Ogólnie z tego co ja wiem,w ćwiczeniach dużą rolę odgrywa zmienność ćwiczeń,dla przykładu:jeżeli w poniedziałek robiłeś biceps na modlitewniku i na ławeczce pochyłej to w czwartek powinno się zmienić na np.2 hantelki i..
http://www.youtube.com/watch?v=9lxJ7Nyi ... re=related i tak samo triceps,jakieś inne ćwiczenia łączone zaraz po tych na biceps.Ale to zacznij najpierw coś robić zrób to przez 2 tygodnie a potem napisz do mnie na PW to Ci rozpisze ćwiczenia zamienne.
Ogólnie jak się czujesz dobrze to środy nie rób wolnej tylko rób to co w poniedziałek i czwartek z tą różnicą że:
poniedziałek,sroda,piatek-klatka,plecy,barki,biceps/triceps
wtorek,piatek-nogi
sobota,niedziela-wolne
Tylko nie odbierz tego tak ,że środa koniecznie musi być robiona,bo trochę mało wychodzi itp.bzdura totalna!!To zależy od Ciebie i jeżeli masz byc obolały to środę zostaw i jej nie ruszaj!

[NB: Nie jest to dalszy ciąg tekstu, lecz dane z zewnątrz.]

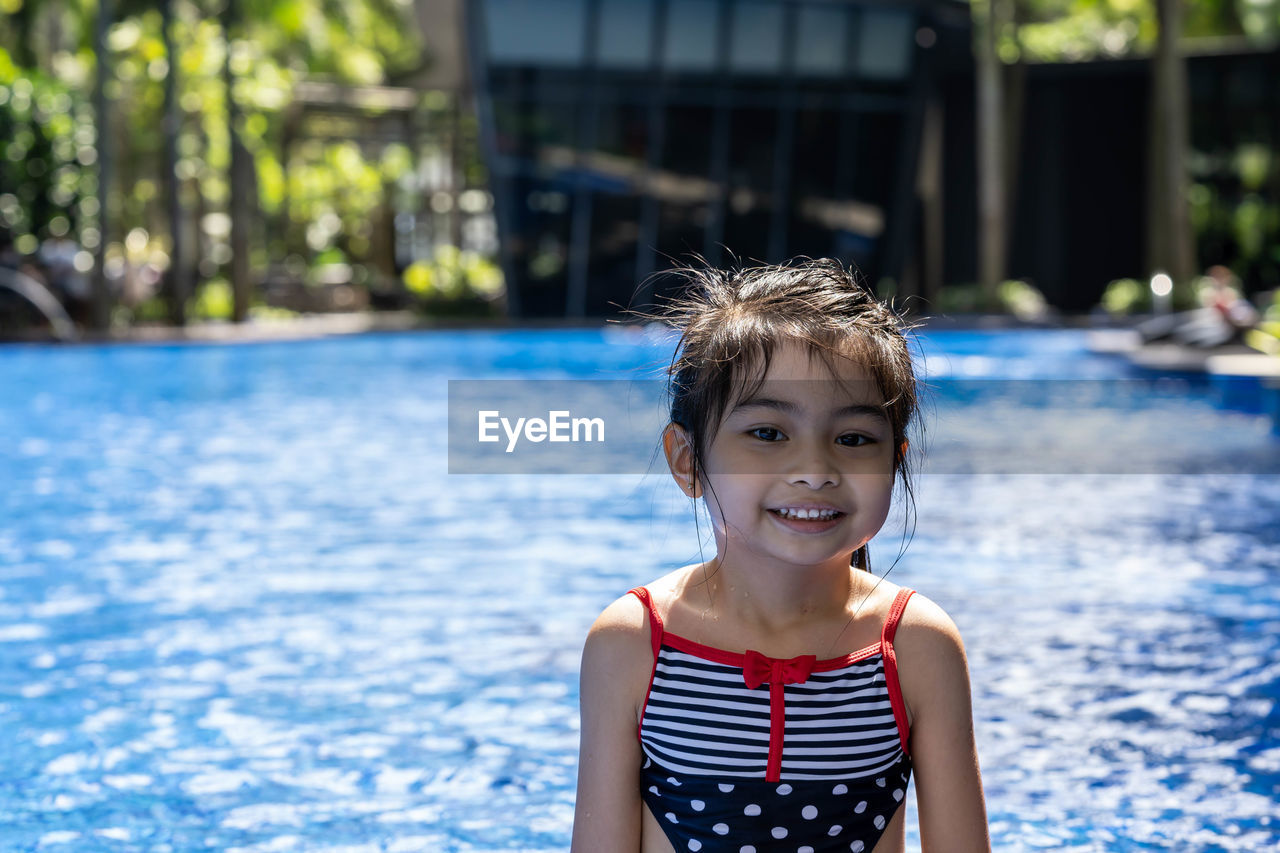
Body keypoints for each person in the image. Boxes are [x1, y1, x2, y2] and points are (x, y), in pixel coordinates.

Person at [571, 258, 991, 852]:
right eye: (768, 433)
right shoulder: (636, 642)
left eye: (853, 439)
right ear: (687, 459)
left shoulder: (913, 646)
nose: (815, 471)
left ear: (895, 460)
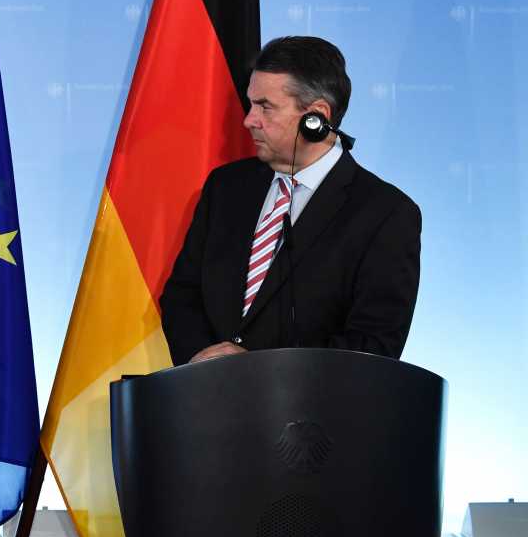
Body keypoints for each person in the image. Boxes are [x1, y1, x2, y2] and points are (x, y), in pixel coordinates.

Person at [160, 36, 421, 366]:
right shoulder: (225, 187)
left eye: (265, 107)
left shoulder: (386, 213)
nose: (249, 120)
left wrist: (261, 372)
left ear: (316, 118)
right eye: (251, 104)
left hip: (310, 413)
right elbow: (182, 294)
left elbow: (372, 343)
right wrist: (201, 360)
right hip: (207, 403)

Wiem ,że nie wszystko zrozumiesz i odbierzesz tak jak powinieneś ,bo ciężko jest to ogarnąć przez neta,wiec jak coś to pisz a ja poszukam filmików itd.Ale zawsze tez możesz zapytać się instruktora na siłowni jak wykonywać dane ćwiczenia on Ci na pewno wytłumaczy.
Zapomniałem dodać ,że wszystkie te ćwiczenia niech trwają najlepiej do 1,5h ,bo potem wytwarzają się w organizmie jakieś śmierdzące kwasy ,które w późniejszym rozrachunku wywołują bóle mięśniowe,nie mówię o "zakwasach".